Bureau of Labor Statistics

Job Description:

Most advertising firms specialize in a particular market niche. Some companies produce and solicit outdoor advertising, such as billboards and electric displays. Others place ads in buses, subways, taxis, airports, and bus terminals. A small number of firms produce aerial advertising, while others distribute circulars, handbills, and free samples.

Many agencies have created units to serve their clients’ electronic advertising needs on the Internet. Online advertisements link users to a company’s or product’s Web site, where information such as new product announcements, contests, and product catalogs appears, and from which purchases may be made.

Some firms are not involved in the creation of ads at all; instead, they sell advertising time or space on radio and television stations or in publications. Because these firms do not produce advertising, their staffs are mostly sales workers. Companies often look to advertising as a way of boosting sales by increasing the public’s exposure to a product or service. Most companies do not have the staff with the necessary skills or experience to create effective advertisements; furthermore, many advertising campaigns are temporary, so employers would have difficulty maintaining their own advertising staff. Instead, companies commonly solicit bids from ad agencies to develop advertising for them; the ad agencies offering their services to the company often make presentations. After winning an account, various departments within an agency—such as creative, production, media, and research—work together to meet the client’s goal of increasing sales.

National Median Salary:

In 2006, nonsupervisory workers in advertising and public relations services averaged $724 a week—significantly higher than the $568 a week for all nonsupervisory workers in private industry.

Education Requirements:

Most entry-level professional and managerial positions in advertising and public relations services require a bachelor’s degree, preferably with broad liberal arts exposure.

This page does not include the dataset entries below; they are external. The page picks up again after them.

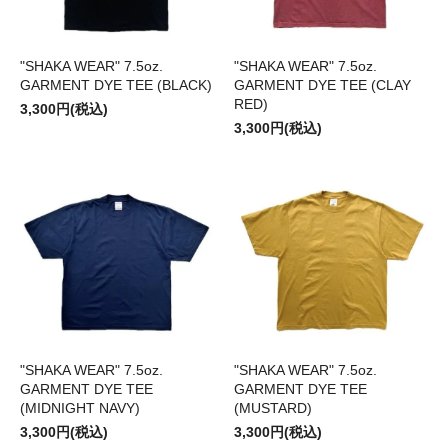
"SHAKA WEAR" 7.5oz.
"SHAKA WEAR" 7.5oz.
GARMENT DYE TEE (BLACK)
GARMENT DYE TEE (CLAY
RED)
3,300円(税込)
3,300円(税込)
"SHAKA WEAR" 7.5oz.
"SHAKA WEAR" 7.5oz.
GARMENT DYE TEE
GARMENT DYE TEE
(MIDNIGHT NAVY)
(MUSTARD)
3,300円(税込)
3,300円(税込)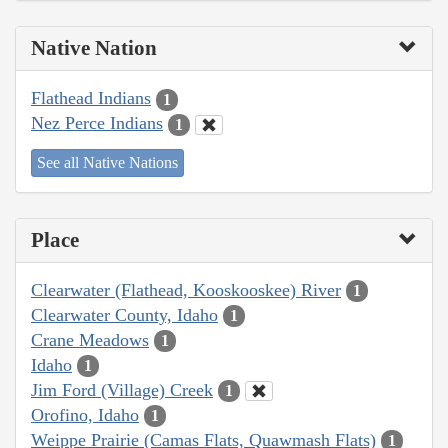
Native Nation
Flathead Indians
1
Nez Perce Indians
1
See all Native Nations
Place
Clearwater (Flathead, Kooskooskee) River
1
Clearwater County, Idaho
1
Crane Meadows
1
Idaho
1
Jim Ford (Village) Creek
1
Orofino, Idaho
1
Weippe Prairie (Camas Flats, Quawmash Flats)
1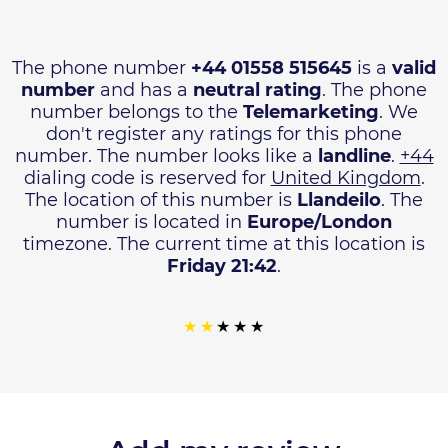
The phone number
+44 01558 515645
is a
valid
number
and has a
neutral rating
. The phone
number belongs to the
Telemarketing
. We
don't register any ratings for this phone
number. The number looks like a
landline
.
+44
dialing code is reserved for
United Kingdom
.
The location of this number is
Llandeilo
. The
number is located in
Europe/London
timezone. The current time at this location is
Friday 21:42
.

Assistant account executive positions—the entry-level account management occupation in most firms—require a bachelor’s degree in marketing or advertising, although some firms require a master’s degree in business administration.

Job Outlook:

Employment in the advertising and public relations services industry is projected to grow 14 percent over the 2006-16 period, compared with 11 percent for all industries combined. New jobs will be created as the economy expands and generates more products and services to advertise.